WORK TO BE COMPLETED:
Only lines containing the string "object" belong in the answer; copy all of them from the entries.

----- SUPPLIED DATA -----

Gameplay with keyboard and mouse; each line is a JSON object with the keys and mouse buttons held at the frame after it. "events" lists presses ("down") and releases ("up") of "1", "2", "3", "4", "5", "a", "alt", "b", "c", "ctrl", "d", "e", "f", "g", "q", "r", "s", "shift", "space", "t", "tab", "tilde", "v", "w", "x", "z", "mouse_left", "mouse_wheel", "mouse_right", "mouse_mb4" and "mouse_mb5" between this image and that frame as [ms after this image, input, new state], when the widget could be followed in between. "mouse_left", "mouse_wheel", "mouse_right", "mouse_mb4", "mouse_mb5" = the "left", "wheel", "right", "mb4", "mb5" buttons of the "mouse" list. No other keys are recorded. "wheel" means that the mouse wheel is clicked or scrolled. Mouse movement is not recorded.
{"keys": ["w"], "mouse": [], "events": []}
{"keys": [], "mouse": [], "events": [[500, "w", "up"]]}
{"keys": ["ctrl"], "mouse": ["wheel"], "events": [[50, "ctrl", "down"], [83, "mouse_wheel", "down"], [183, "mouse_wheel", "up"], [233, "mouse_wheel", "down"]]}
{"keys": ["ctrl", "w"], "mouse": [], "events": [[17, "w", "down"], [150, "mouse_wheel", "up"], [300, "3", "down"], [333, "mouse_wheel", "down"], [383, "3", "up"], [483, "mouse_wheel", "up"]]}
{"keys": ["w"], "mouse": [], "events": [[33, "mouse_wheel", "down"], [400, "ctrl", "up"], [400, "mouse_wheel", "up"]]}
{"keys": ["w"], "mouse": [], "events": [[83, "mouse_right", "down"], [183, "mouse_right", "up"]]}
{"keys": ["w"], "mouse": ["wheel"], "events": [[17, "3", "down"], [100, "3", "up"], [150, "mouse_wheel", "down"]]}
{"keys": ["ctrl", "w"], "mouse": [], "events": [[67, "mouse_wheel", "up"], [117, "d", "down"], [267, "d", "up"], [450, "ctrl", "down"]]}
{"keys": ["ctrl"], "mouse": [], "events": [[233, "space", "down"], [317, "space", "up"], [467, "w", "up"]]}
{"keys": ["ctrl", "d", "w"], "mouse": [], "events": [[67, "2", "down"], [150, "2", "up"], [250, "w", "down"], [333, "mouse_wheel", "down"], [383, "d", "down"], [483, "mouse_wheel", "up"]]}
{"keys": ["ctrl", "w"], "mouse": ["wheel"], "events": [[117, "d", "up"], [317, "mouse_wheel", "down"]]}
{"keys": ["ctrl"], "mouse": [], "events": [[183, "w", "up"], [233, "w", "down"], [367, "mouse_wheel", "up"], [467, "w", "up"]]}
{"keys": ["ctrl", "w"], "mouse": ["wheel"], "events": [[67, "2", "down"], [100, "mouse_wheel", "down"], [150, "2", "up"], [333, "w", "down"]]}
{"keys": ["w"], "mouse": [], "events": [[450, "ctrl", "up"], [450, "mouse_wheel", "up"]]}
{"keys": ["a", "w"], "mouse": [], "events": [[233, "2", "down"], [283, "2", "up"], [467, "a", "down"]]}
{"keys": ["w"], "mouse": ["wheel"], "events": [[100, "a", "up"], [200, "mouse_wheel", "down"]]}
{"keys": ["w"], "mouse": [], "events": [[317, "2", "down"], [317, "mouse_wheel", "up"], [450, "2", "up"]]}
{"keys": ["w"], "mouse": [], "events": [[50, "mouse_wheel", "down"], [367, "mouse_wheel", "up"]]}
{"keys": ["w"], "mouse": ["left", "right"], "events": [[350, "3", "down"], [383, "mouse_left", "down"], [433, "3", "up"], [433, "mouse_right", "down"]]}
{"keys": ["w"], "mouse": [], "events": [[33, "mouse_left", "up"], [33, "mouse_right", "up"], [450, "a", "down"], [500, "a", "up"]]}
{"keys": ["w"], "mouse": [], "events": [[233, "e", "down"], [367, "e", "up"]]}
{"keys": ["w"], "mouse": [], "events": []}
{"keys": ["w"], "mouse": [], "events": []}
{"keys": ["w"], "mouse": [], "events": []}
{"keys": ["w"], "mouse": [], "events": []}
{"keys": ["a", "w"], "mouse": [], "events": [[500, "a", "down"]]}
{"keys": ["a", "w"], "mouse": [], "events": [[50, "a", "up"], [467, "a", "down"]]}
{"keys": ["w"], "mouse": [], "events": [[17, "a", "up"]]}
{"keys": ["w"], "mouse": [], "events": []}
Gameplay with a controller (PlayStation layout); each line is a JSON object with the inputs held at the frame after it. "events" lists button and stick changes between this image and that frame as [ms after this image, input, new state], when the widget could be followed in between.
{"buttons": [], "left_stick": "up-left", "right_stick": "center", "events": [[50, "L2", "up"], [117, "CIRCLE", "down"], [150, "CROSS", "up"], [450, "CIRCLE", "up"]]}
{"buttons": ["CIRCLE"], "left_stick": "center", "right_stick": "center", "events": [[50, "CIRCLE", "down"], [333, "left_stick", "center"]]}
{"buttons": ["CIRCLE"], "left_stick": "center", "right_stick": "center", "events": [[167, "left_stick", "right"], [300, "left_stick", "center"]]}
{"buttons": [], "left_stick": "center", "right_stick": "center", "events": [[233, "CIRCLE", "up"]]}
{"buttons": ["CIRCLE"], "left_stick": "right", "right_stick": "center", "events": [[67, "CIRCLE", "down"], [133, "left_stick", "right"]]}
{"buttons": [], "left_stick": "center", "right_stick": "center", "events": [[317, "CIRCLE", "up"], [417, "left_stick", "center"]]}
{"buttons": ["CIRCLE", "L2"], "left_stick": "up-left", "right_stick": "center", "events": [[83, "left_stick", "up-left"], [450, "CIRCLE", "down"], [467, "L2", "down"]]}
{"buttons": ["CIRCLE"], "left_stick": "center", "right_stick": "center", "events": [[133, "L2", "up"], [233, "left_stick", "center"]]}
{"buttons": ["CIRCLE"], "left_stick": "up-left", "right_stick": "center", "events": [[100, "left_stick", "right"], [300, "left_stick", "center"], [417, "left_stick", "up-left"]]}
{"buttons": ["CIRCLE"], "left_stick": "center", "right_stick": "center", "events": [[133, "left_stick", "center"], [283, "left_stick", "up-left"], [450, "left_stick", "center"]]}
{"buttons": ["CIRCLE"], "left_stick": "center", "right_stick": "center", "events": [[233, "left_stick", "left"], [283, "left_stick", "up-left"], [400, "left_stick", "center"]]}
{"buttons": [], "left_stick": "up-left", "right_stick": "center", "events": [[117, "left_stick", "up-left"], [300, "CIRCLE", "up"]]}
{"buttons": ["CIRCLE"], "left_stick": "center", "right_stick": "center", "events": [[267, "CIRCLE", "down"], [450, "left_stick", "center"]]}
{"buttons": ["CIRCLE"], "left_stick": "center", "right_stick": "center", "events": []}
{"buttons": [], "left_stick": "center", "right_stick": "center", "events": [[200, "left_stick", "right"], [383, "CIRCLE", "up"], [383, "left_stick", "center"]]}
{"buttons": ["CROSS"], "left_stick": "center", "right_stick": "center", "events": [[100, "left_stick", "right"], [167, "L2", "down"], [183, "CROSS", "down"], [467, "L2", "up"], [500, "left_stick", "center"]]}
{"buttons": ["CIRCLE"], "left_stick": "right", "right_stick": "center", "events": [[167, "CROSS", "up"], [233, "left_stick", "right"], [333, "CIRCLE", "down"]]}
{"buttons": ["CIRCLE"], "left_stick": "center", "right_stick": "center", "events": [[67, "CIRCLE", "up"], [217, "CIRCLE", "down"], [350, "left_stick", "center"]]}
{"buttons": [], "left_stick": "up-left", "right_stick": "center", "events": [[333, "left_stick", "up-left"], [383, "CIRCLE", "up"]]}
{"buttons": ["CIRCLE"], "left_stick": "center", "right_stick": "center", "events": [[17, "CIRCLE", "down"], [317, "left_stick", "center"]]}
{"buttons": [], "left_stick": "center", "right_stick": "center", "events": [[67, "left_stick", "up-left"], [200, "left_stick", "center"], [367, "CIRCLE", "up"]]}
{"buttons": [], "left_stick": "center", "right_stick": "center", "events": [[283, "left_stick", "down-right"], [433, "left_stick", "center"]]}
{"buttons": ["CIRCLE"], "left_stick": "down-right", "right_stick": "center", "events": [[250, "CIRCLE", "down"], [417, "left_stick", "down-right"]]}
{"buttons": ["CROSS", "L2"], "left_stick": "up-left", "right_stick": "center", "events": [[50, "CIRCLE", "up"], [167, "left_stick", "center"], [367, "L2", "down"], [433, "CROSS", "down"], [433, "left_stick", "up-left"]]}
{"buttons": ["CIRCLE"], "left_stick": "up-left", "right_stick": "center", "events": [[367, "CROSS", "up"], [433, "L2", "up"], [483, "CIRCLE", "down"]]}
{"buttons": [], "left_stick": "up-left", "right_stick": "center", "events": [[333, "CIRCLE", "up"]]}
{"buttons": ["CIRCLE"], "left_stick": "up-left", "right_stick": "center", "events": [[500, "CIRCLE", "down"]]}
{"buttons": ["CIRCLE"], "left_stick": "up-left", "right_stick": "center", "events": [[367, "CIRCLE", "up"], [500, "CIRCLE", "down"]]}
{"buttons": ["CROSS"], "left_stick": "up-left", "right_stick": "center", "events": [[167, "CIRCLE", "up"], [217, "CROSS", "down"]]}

-----

YOUR RESPONSE:
Gameplay with keyboard and mouse; each line is a JSON object with the keys and mouse buttons held at the frame after it. "events" lists presses ("down") and releases ("up") of "1", "2", "3", "4", "5", "a", "alt", "b", "c", "ctrl", "d", "e", "f", "g", "q", "r", "s", "shift", "space", "t", "tab", "tilde", "v", "w", "x", "z", "mouse_left", "mouse_wheel", "mouse_right", "mouse_mb4" and "mouse_mb5" between this image and that frame as [ms after this image, input, new state], when the widget could be followed in between. "mouse_left", "mouse_wheel", "mouse_right", "mouse_mb4", "mouse_mb5" = the "left", "wheel", "right", "mb4", "mb5" buttons of the "mouse" list. No other keys are recorded. "wheel" means that the mouse wheel is clicked or scrolled. Mouse movement is not recorded.
Gameplay with a controller (PlayStation layout); each line is a JSON object with the inputs held at the frame after it. "events" lists button and stick changes between this image and that frame as [ms after this image, input, new state], when the widget could be followed in between.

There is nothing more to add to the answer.